如果一个失密的代理人能将秘密编码成允许的产出,屏蔽目的地和扫描文本是不够的。 随着代理商获得更多的输出模式(JSON,代码,图像,多段消息)和更多的自动化钩子(ticket,聊天,报告),可能隐蔽的频道数量不断增长.
- 01 ‘Allowed output’ does not mean ‘safe output’, because data can be encoded in structure, not just words.
- 02 Egress controls need to be protocol-aware (schemas, canonicalization, length limits), not just content-aware.
- 03 If your incident model includes secret leakage, you must monitor and constrain outputs at the boundary, not only at inputs.
Canonicalize outbound artifacts: stable JSON key ordering, normalized whitespace, strict schemas, bounded field lengths, and rejection of invisible characters or homoglyphs. Where possible, separate high-trust outputs (e.g., internal logs) from low-trust channels (external messages), and require human review for any step that could leak sensitive context.

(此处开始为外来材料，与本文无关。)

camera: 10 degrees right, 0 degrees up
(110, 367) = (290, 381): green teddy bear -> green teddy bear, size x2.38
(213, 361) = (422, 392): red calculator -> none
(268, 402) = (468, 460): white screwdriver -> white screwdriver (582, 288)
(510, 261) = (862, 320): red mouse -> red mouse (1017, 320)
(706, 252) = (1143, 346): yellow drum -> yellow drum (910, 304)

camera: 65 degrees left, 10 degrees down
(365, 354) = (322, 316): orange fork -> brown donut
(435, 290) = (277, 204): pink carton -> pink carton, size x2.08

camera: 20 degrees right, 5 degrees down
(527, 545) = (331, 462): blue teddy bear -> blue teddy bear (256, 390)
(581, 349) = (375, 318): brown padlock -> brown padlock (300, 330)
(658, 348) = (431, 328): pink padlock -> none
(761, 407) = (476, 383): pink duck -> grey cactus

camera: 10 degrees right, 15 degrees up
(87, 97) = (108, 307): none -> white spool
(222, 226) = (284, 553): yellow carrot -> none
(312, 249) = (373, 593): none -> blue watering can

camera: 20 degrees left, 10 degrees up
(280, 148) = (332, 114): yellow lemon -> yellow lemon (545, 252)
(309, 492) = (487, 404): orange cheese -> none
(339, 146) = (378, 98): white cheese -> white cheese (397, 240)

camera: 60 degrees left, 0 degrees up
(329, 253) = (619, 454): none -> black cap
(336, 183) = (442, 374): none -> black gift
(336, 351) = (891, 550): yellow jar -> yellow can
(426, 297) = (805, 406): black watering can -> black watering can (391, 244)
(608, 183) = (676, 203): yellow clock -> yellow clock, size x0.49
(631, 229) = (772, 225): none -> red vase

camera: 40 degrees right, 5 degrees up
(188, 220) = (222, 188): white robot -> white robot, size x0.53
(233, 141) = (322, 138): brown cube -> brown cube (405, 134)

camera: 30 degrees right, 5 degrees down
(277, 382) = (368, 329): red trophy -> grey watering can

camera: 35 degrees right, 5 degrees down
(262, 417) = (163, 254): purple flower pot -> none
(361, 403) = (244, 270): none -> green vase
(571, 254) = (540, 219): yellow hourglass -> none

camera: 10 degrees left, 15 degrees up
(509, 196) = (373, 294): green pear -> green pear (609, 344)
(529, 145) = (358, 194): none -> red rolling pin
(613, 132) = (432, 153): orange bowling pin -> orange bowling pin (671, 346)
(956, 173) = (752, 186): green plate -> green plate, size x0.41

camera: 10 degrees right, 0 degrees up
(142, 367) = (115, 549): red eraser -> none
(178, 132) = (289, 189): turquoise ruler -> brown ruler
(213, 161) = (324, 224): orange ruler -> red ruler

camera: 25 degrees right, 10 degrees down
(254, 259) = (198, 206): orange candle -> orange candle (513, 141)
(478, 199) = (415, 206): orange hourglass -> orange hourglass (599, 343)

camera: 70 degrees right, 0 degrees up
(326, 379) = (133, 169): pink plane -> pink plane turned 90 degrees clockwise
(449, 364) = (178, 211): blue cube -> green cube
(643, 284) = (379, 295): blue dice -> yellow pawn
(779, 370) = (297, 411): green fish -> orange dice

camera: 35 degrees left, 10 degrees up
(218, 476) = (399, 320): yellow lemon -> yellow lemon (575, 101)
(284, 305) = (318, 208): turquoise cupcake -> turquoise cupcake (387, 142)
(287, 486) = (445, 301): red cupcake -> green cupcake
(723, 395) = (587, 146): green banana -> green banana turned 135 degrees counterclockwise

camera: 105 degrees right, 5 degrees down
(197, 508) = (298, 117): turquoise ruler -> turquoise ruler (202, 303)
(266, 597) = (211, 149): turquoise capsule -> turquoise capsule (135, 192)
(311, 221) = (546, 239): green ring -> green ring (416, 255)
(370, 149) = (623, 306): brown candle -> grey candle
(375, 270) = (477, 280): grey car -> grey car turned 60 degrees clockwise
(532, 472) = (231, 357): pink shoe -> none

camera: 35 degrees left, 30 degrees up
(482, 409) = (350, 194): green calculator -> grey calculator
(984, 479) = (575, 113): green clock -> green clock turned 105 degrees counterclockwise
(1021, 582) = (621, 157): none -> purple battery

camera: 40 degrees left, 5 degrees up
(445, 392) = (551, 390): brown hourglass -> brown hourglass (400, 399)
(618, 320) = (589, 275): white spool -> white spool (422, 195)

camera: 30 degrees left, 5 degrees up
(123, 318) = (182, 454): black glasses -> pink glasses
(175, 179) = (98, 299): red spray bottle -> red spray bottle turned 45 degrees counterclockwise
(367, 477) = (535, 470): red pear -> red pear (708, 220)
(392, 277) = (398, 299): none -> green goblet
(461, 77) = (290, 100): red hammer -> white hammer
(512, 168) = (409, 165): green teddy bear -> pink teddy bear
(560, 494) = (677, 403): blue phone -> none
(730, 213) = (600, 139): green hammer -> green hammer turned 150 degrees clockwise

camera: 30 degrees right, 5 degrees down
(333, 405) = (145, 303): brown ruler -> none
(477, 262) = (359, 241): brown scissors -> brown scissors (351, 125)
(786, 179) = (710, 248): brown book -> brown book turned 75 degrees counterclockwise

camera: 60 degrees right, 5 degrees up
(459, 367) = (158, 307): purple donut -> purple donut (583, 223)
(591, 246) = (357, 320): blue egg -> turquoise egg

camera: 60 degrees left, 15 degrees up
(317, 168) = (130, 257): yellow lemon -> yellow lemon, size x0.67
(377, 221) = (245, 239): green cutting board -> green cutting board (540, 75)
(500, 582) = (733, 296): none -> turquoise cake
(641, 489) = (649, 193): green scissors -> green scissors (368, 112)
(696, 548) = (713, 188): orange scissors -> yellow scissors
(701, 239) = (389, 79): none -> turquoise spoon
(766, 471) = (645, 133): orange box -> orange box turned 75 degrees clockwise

基准正在从 " 单一目标 " 扩大到不确定的代理战略
新工作提出了在更现实的环境中评价代理行为的基准,包括多目标网络的CTF和超越单一结果领导板的更广泛的代理评价框架.
只有结果的分数可以隐藏危险或刚柔的行为(不安全的工具使用、猜疑和检查抽打以及分数差)。 多目标环境迫使代理商优先排序,分配时间,管理不确定性,这更接近实际操作者式代理商的行为.
- 01 A high success rate is less meaningful if the agent got there via risky, non-repeatable, or unsafe steps.
- 02 Evaluation should capture process signals: tool-call budgets, retries, privilege usage, and how often the agent asks for escalation.
- 03 If you deploy offensive or admin-like agents, benchmark them in environments that include ‘unknown unknowns’, not just scripted exploits.
Adopt a two-layer eval: (1) outcome metrics (task completion, time), plus (2) safety/process metrics (max privilege used, forbidden action attempts, network egress attempts, and number of tool calls). Treat regressions in layer (2) as release blockers even if layer (1) improves.
CTFExplorer: Evaluating LLM Offensive Agents Through Multi-Target Web CTF Benchmarking
Benchmark for evaluating offensive agents across multiple unknown targets, emphasizing triage and strategy.
AgentAtlas: Beyond Outcome Leaderboards for LLM Agents
Paper arguing for richer, multi-dimensional evaluation of agent systems beyond single-score leaderboards.
作为“代理时代的IDE”的超级集发射
Superset(YC P26)是围绕着代理工作流程构建的IDE,反映了向工具链的持续转变,使代理运行可复制、可检查和团队共享。
向船舶提供11Labs动力的音频书制作工具
Spotify正在推出由11Labs提供动力的AI音频书创作工作流程,这个信号表明,创建工具和分发管道正在成为AI的主要战场.